Por la avalancha y el corte de carretera, los ciclistas se refugiaron en los coches de sus equipos. Se cambiaron de ropa. Comieron. Tenían que llegar hasta Tignes porque la mayoría dormían allí. Bernal, encima, debía subir al podio. Llegó tarde. Emocionado. Su madre, Flor, le rodeó con un abrazo lento, tierno. Profundo. Sin palabras. El nuevo líder, ojos rojos y brillantes, no sabía ni qué decir. «No me lo puedo creer...» Le costaba hablar. No hace tanto, en casa viendo las retransmisiones del Tour, su padre, Germán, le repetía: «Verás cuando tu estés allí». Egan Bernal ha conseguido ese imposible. Acaricia la victoria final en su segunda Grande Boucle. «Ver aquí a mi papá, a mi mamá...». Soñaba de pie tras un día que se hizo hueco en la historia del Tour.
A estas alturas de carrera de los ciclistas queda el esqueleto. Muertos vivientes que, pese a todo, siguen pedaleando como locos. Los 126 kilómetros desde Saint-Jean-de-Maurienne a Tignes eran perfectos para escenificar una etapa gigante. Y los ciclistas se empeñaron. Salvo uno. Thibaut Pinot, el cuarto en la general. No pudo. Atrapado en su maleficio.
El cuerpo humano renueva sus células cada siete años. Pero ni ese cambio ha variado el sino de Pinot. Casi tiene más historial como paciente médico que como ciclista. Enfermedades, vértigos y lesiones le ha convertido en un corredor intermitente. De siete Tours se ha retirado en cuatro. En el Giro de 2018 se bajó tosiendo neumonía en la última etapa de montaña. Ahora se va tan cerca de París. Francia esperaba su ataque en el Iseran. Lo había anunciado. Era el día. Y no.

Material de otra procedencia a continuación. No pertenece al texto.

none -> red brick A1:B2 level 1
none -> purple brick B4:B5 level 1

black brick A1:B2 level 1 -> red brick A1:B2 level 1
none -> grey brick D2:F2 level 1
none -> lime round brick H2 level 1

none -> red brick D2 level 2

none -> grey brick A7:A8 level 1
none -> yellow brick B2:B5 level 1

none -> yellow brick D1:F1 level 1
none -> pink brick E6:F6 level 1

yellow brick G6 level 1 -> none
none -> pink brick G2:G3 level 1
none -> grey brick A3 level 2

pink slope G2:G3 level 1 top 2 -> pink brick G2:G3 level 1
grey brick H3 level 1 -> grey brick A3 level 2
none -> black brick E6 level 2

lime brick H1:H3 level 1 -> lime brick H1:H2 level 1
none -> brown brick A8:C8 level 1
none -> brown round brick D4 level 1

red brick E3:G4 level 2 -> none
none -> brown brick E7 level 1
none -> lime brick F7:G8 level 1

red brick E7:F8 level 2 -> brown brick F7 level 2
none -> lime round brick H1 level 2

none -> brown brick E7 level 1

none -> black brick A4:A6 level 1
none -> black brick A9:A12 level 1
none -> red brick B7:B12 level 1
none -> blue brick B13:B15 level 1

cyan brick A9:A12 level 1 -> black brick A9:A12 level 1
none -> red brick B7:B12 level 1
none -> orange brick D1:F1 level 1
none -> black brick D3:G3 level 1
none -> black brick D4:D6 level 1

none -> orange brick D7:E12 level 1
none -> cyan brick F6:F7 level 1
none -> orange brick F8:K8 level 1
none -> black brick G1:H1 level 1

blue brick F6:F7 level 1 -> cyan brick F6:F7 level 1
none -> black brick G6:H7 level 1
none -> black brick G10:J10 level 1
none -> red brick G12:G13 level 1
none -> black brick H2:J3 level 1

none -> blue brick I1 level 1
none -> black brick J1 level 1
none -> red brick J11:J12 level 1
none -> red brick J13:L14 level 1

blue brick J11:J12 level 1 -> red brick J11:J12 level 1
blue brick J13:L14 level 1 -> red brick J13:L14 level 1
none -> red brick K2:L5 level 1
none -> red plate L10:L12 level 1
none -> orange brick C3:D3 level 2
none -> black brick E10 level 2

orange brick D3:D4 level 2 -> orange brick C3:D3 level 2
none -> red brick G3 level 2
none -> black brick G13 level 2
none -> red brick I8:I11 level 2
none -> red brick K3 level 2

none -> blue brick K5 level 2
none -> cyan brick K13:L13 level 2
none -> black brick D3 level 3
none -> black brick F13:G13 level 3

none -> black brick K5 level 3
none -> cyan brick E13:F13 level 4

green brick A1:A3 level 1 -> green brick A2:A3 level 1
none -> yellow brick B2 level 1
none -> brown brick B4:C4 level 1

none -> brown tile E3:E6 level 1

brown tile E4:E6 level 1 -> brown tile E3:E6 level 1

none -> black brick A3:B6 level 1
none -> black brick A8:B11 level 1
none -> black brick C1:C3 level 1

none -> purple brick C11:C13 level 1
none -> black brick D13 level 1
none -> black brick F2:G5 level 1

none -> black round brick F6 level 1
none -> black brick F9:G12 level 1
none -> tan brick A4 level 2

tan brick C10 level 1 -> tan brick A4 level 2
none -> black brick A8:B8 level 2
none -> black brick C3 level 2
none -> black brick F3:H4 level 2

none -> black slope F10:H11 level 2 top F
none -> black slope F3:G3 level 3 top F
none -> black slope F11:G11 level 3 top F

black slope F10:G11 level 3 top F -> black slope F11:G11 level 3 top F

La decimonovena jornada apenas había echado a rodar cuando Pinot, gesto doliente, levantó la mano. La pierna derecha le crujía. El dolor de un desgarro muscular. Cicatriz interna. Su compañero William Bonnet le esperó. Pinot lloraba. Tuvo que frenar y, con las manos tapando el llanto, meterse en un coche. De nuevo se le quedaba todo a medio hacer. Antes de este Tour dijo que no quería ganarlo, que convertirse en un ídolo le quitaría su vida, su apacible vida en el campo. Y ahora que, tras brillar en los Pirineos, se atrevía a cargar con la fama, la salud se le ha vuelto a resquebrajar. La maldición de Pinot no cesa.
Pese a su ausencia, la etapa corría a lo grande. El Ineos de Bernal y Thomas no dejó espacio a la fuga de Valverde, Amador, Soler, Nibali, Pello Bilbao, Izagirre, Simon Yates, el peligroso Urán... El equipo británico salió a ganar el Tour en el Iseran. A guillotinar allí a Alaphlippe. A ocupar su lugar. Cuando se les acabaron los gregarios, apretó Thomas. Y luego, flecha, arrancó Bernal. El Tour saltó por los aires. Alaphilippe, sin reventar, empezó a pedalear sobre arenas movedizas. Con cada pedalada lenta perdía un trozo el maillot amarillo. Bernal, sentado, poderoso, le desvestía. El colombiano pasó solo el Iseran, con 5 segundos sobre el fugado Yates, un minuto sobre el grupo de Thomas y Landa, y dos sobre el retorcido Alaphlippe. Ahí se acabó. El resto de la etapa quedó enterrada en una avalacha y quizá privó al Tour de sus veinte mejores kilómetros. «Parar una jornada así es una decepción, pero había que hacerlo», sentenció Christiam Prudhomme, patrón de la carrera.